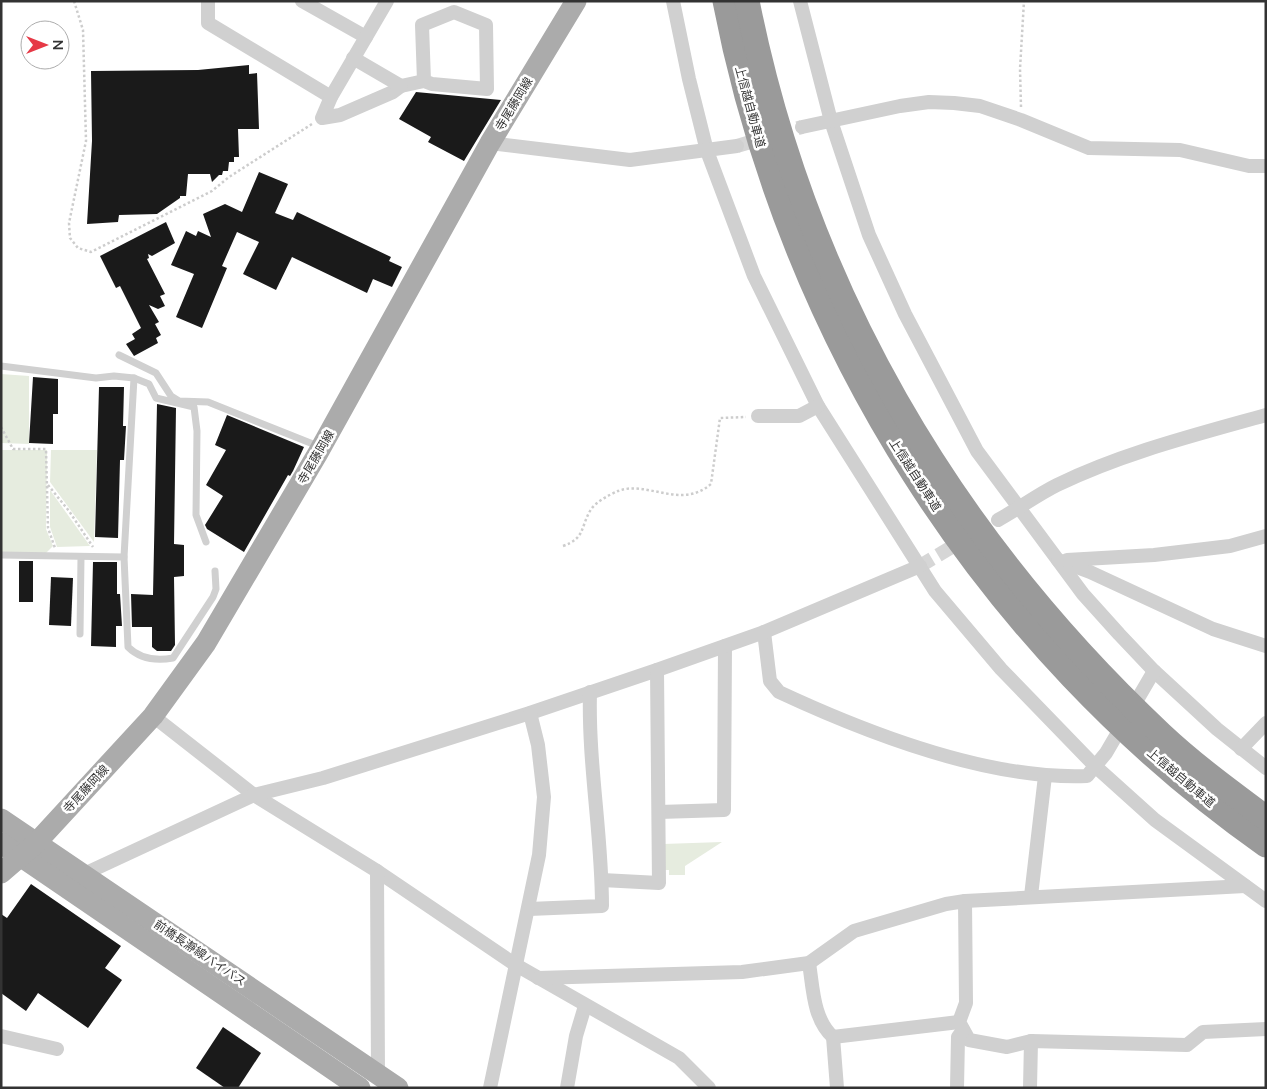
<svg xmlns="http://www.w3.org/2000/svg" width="1267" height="1089" font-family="'Nunito Sans','Noto Sans JP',sans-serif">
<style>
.green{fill:#e6ecdf}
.building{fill:#1a1a1a}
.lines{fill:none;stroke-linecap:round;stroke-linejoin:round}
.minor-tunnel{stroke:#d6d6d6;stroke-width:14;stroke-dasharray:14 7;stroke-linecap:butt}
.path{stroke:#cdcdcd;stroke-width:2.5;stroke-dasharray:2.5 2.5;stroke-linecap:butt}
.service{stroke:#d0d0d0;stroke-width:7}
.minor{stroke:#d0d0d0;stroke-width:14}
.primary{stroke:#ababab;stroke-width:21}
.motorway{stroke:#9a9a9a;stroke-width:25}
.labels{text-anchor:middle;stroke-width:5;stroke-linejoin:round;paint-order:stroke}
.street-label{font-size:12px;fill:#333;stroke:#fff}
</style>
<rect width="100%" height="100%" fill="#fff"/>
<g class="green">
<path d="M1,374l28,2v68l-28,-1z"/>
<path d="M1,450h46l-1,79 7,17 -8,8h-44z"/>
<path d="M51,450h46l-3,92 -44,-60z"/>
<path d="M50,490l40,56 -33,1 -7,-20z"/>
<path d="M722,842l-37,24v9h-16v-5h-6v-26z"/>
</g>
<g class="building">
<path d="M249,65v9l8,-1 2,56h-21l1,28h-5v5h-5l-1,9h-5l-1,4h-3l-7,7 -2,-8h-22l-2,22h-6v2l-23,16 -38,1 -1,7 -31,2 5,-83 -1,-70 107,-1z"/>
<path d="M416,92l85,8 -37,61 -36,-19 3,-5 -32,-18z"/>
<path d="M259,172l29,12 -13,29 18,7 4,-8 94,45 -2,4 13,6 -10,20 -19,-8 -6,14 -75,-36 -16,33 -33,-16 16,-32 -22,-10 -15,34 5,2 -25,60 -26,-11 18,-43 -23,-9 15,-34 10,5 2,-5 13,6 -8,-23 22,-10 17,8z"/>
<path d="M166,222l9,21 -23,13 -4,-2 1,4 -2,1 18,35 -5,2 5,10 -7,3 -9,-4 10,17 -4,2 6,11 -5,3 2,5 -24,13 -8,-12 9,-5 -3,-5 9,-6 -21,-42 -4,2 -16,-32z"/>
<path d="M33,377l25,2v35h-5v30l-24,-1z"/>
<path d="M99,387h25l-1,39h3l-2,34h-4l-2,78 -23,-1z"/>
<path d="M157,404l19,4 -2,136 10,1v31l-10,1 1,68 -4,6h-14l-5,-4v-20h-20l-1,-33 22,1z"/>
<path d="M227,415l77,32 -11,24 -3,5 -2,-1 -44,77 -37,-23 -2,-4 18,-29 -17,-11 20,-35 -11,-5z"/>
<rect x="19" y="561" width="14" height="41"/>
<path d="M93,562h24v32h3l2,32h-6v21l-25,-1z"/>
<path d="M51,577l22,1 -2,48 -22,-1z"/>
<path d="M31,884l90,62 -16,22 17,12 -34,48 -50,-35 -12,18 -25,-18v-79l6,4z"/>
<path d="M223,1027l38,26 -23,35h-13l-29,-20z"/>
</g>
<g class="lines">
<g class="minor-tunnel">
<path d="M737,146l65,-19"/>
<path d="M920,566l47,-28"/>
</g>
<g class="path">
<path d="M74,1l9,29 3,111 -17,82 1,15 8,10 13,4 121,-61 17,-14 83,-53"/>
<path d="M1021,107l-1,-38 4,-68"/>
<path d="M1,427l12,22h33l2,79 7,20"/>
<path d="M48,485l21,26 24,36"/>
<path d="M563,546c22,-8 17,-17 27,-35 5,-9 19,-16 28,-20 29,-11 63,19 93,-7l9,-66 26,-1"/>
</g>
<g class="service">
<path d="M119,355l37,18 15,23 8,5 29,1 110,44"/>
<path d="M1,366l95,12 18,-2 20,2 15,6 7,14 38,9 3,24 -1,84 10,27"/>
<path d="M134,378l-10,179 4,90c12,12 28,14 45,11l40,-61 3,-8 -1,-18"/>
<path d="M1,555l123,2"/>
<path d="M80,634l1,-77"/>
</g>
<g class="minor">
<path d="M208,1v22l123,74"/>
<path d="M302,1l64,36"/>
<path d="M387,1l-56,96 -9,21 18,-3 53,-23 8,-6 23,-5 8,3 55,5 -1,-64 -32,-13 -32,13 2,56"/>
<path d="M673,1l16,78 18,72 47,125 64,130 117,185 66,78 94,97 60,54 111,81"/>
<path d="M800,1l31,120 38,114 36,79 72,137 106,143 36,40 35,37 63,58 49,39"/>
<path d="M353,58l48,28"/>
<path d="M802,127l98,-21 29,-4 25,1 26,3 41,14 68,28 91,2 69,16h17"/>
<path d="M490,143l140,17 107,-14"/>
<path d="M758,416h41l19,-10"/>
<path d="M998,520c20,-11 39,-25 59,-35 66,-32 138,-50 209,-70"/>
<path d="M1058,560l32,12 123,57 53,17"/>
<path d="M1067,560l87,-5 76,-9 36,-10"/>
<path d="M764,632l6,49 9,11c88,41 210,88 308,84l19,-23 48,-82"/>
<path d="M153,716l101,79 123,76 139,94 163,93 30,30"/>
<path d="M1241,749l25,-26"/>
<path d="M659,812l65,-2 1,-164"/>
<path d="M377,871l1,204"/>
<path d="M84,874l170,-79 69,-17 207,-65 127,-43 107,-38 156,-66"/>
<path d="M602,880l57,3 -2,-213"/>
<path d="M1031,896l14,-120"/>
<path d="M965,901l1,102 -7,19 10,18 38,7 24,-6 156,4 16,-13 63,-3"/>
<path d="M529,909l73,-3c0,-72 -14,-142 -12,-214"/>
<path d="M809,963c4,25 4,56 24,74"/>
<path d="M538,978l204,-6 67,-9 45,-32 92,-27 19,-3 280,-15"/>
<path d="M1,1036l56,13"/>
<path d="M490,1088l49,-233 5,-58 -6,-52 -8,-32"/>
<path d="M567,1088l9,-52 9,-30"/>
<path d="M837,1088l-4,-51 126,-15"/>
<path d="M957,1088l1,-51 5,-7"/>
<path d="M1030,1088l1,-47"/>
</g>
<g class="primary">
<path d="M1,819l397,269"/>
<path d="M1,843l359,245"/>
<path d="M1,873l36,-31 116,-126 53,-73 112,-190 172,-310 86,-142"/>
</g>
<g class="motorway">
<path d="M725,1c65,337 260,646 541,844"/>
<path d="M747,1c57,286 202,534 414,733 33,31 69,57 105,84"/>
</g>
</g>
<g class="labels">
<g class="street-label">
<text transform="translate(514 104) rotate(-59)" y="4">寺尾藤岡線</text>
<text transform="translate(750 107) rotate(75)" y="4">上信越自動車道</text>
<text transform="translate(316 457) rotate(-60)" y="4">寺尾藤岡線</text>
<text transform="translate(915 475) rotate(57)" y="4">上信越自動車道</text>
<text transform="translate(1181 778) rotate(40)" y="4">上信越自動車道</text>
<text transform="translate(86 789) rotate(-47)" y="4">寺尾藤岡線</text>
<text transform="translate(200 953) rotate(34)" y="4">前橋長瀞線バイパス</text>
</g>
</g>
<rect width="1267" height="1089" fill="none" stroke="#333333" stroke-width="5"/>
<g transform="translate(45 45) rotate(90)"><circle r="24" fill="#ffffff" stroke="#adadad"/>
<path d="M0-4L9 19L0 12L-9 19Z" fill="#e63946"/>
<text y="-8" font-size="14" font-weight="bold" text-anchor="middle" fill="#333333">N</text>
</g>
</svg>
********
- _Required work_:
Render all entries verbatim, excluding any pictures they hold.

- _Your solution_:
<svg xmlns="http://www.w3.org/2000/svg" width="1267" height="1089" font-family="'Nunito Sans','Noto Sans JP',sans-serif">
<style>
.green{fill:#e6ecdf}
.building{fill:#1a1a1a}
.lines{fill:none;stroke-linecap:round;stroke-linejoin:round}
.minor-tunnel{stroke:#d6d6d6;stroke-width:14;stroke-dasharray:14 7;stroke-linecap:butt}
.path{stroke:#cdcdcd;stroke-width:2.5;stroke-dasharray:2.5 2.5;stroke-linecap:butt}
.service{stroke:#d0d0d0;stroke-width:7}
.minor{stroke:#d0d0d0;stroke-width:14}
.primary{stroke:#ababab;stroke-width:21}
.motorway{stroke:#9a9a9a;stroke-width:25}
.labels{text-anchor:middle;stroke-width:5;stroke-linejoin:round;paint-order:stroke}
.street-label{font-size:12px;fill:#333;stroke:#fff}
</style>
<rect width="100%" height="100%" fill="#fff"/>
<g class="green">
<path d="M1,374l28,2v68l-28,-1z"/>
<path d="M1,450h46l-1,79 7,17 -8,8h-44z"/>
<path d="M51,450h46l-3,92 -44,-60z"/>
<path d="M50,490l40,56 -33,1 -7,-20z"/>
<path d="M722,842l-37,24v9h-16v-5h-6v-26z"/>
</g>
<g class="building">
<path d="M249,65v9l8,-1 2,56h-21l1,28h-5v5h-5l-1,9h-5l-1,4h-3l-7,7 -2,-8h-22l-2,22h-6v2l-23,16 -38,1 -1,7 -31,2 5,-83 -1,-70 107,-1z"/>
<path d="M416,92l85,8 -37,61 -36,-19 3,-5 -32,-18z"/>
<path d="M259,172l29,12 -13,29 18,7 4,-8 94,45 -2,4 13,6 -10,20 -19,-8 -6,14 -75,-36 -16,33 -33,-16 16,-32 -22,-10 -15,34 5,2 -25,60 -26,-11 18,-43 -23,-9 15,-34 10,5 2,-5 13,6 -8,-23 22,-10 17,8z"/>
<path d="M166,222l9,21 -23,13 -4,-2 1,4 -2,1 18,35 -5,2 5,10 -7,3 -9,-4 10,17 -4,2 6,11 -5,3 2,5 -24,13 -8,-12 9,-5 -3,-5 9,-6 -21,-42 -4,2 -16,-32z"/>
<path d="M33,377l25,2v35h-5v30l-24,-1z"/>
<path d="M99,387h25l-1,39h3l-2,34h-4l-2,78 -23,-1z"/>
<path d="M157,404l19,4 -2,136 10,1v31l-10,1 1,68 -4,6h-14l-5,-4v-20h-20l-1,-33 22,1z"/>
<path d="M227,415l77,32 -11,24 -3,5 -2,-1 -44,77 -37,-23 -2,-4 18,-29 -17,-11 20,-35 -11,-5z"/>
<rect x="19" y="561" width="14" height="41"/>
<path d="M93,562h24v32h3l2,32h-6v21l-25,-1z"/>
<path d="M51,577l22,1 -2,48 -22,-1z"/>
<path d="M31,884l90,62 -16,22 17,12 -34,48 -50,-35 -12,18 -25,-18v-79l6,4z"/>
<path d="M223,1027l38,26 -23,35h-13l-29,-20z"/>
</g>
<g class="lines">
<g class="minor-tunnel">
<path d="M737,146l65,-19"/>
<path d="M920,566l47,-28"/>
</g>
<g class="path">
<path d="M74,1l9,29 3,111 -17,82 1,15 8,10 13,4 121,-61 17,-14 83,-53"/>
<path d="M1021,107l-1,-38 4,-68"/>
<path d="M1,427l12,22h33l2,79 7,20"/>
<path d="M48,485l21,26 24,36"/>
<path d="M563,546c22,-8 17,-17 27,-35 5,-9 19,-16 28,-20 29,-11 63,19 93,-7l9,-66 26,-1"/>
</g>
<g class="service">
<path d="M119,355l37,18 15,23 8,5 29,1 110,44"/>
<path d="M1,366l95,12 18,-2 20,2 15,6 7,14 38,9 3,24 -1,84 10,27"/>
<path d="M134,378l-10,179 4,90c12,12 28,14 45,11l40,-61 3,-8 -1,-18"/>
<path d="M1,555l123,2"/>
<path d="M80,634l1,-77"/>
</g>
<g class="minor">
<path d="M208,1v22l123,74"/>
<path d="M302,1l64,36"/>
<path d="M387,1l-56,96 -9,21 18,-3 53,-23 8,-6 23,-5 8,3 55,5 -1,-64 -32,-13 -32,13 2,56"/>
<path d="M673,1l16,78 18,72 47,125 64,130 117,185 66,78 94,97 60,54 111,81"/>
<path d="M800,1l31,120 38,114 36,79 72,137 106,143 36,40 35,37 63,58 49,39"/>
<path d="M353,58l48,28"/>
<path d="M802,127l98,-21 29,-4 25,1 26,3 41,14 68,28 91,2 69,16h17"/>
<path d="M490,143l140,17 107,-14"/>
<path d="M758,416h41l19,-10"/>
<path d="M998,520c20,-11 39,-25 59,-35 66,-32 138,-50 209,-70"/>
<path d="M1058,560l32,12 123,57 53,17"/>
<path d="M1067,560l87,-5 76,-9 36,-10"/>
<path d="M764,632l6,49 9,11c88,41 210,88 308,84l19,-23 48,-82"/>
<path d="M153,716l101,79 123,76 139,94 163,93 30,30"/>
<path d="M1241,749l25,-26"/>
<path d="M659,812l65,-2 1,-164"/>
<path d="M377,871l1,204"/>
<path d="M84,874l170,-79 69,-17 207,-65 127,-43 107,-38 156,-66"/>
<path d="M602,880l57,3 -2,-213"/>
<path d="M1031,896l14,-120"/>
<path d="M965,901l1,102 -7,19 10,18 38,7 24,-6 156,4 16,-13 63,-3"/>
<path d="M529,909l73,-3c0,-72 -14,-142 -12,-214"/>
<path d="M809,963c4,25 4,56 24,74"/>
<path d="M538,978l204,-6 67,-9 45,-32 92,-27 19,-3 280,-15"/>
<path d="M1,1036l56,13"/>
<path d="M490,1088l49,-233 5,-58 -6,-52 -8,-32"/>
<path d="M567,1088l9,-52 9,-30"/>
<path d="M837,1088l-4,-51 126,-15"/>
<path d="M957,1088l1,-51 5,-7"/>
<path d="M1030,1088l1,-47"/>
</g>
<g class="primary">
<path d="M1,819l397,269"/>
<path d="M1,843l359,245"/>
<path d="M1,873l36,-31 116,-126 53,-73 112,-190 172,-310 86,-142"/>
</g>
<g class="motorway">
<path d="M725,1c65,337 260,646 541,844"/>
<path d="M747,1c57,286 202,534 414,733 33,31 69,57 105,84"/>
</g>
</g>
<g class="labels">
<g class="street-label">
<text transform="translate(514 104) rotate(-59)" y="4">寺尾藤岡線</text>
<text transform="translate(750 107) rotate(75)" y="4">上信越自動車道</text>
<text transform="translate(316 457) rotate(-60)" y="4">寺尾藤岡線</text>
<text transform="translate(915 475) rotate(57)" y="4">上信越自動車道</text>
<text transform="translate(1181 778) rotate(40)" y="4">上信越自動車道</text>
<text transform="translate(86 789) rotate(-47)" y="4">寺尾藤岡線</text>
<text transform="translate(200 953) rotate(34)" y="4">前橋長瀞線バイパス</text>
</g>
</g>
<rect width="1267" height="1089" fill="none" stroke="#333333" stroke-width="5"/>
<g transform="translate(45 45) rotate(90)"><circle r="24" fill="#ffffff" stroke="#adadad"/>
<path d="M0-4L9 19L0 12L-9 19Z" fill="#e63946"/>
<text y="-8" font-size="14" font-weight="bold" text-anchor="middle" fill="#333333">N</text>
</g>
</svg>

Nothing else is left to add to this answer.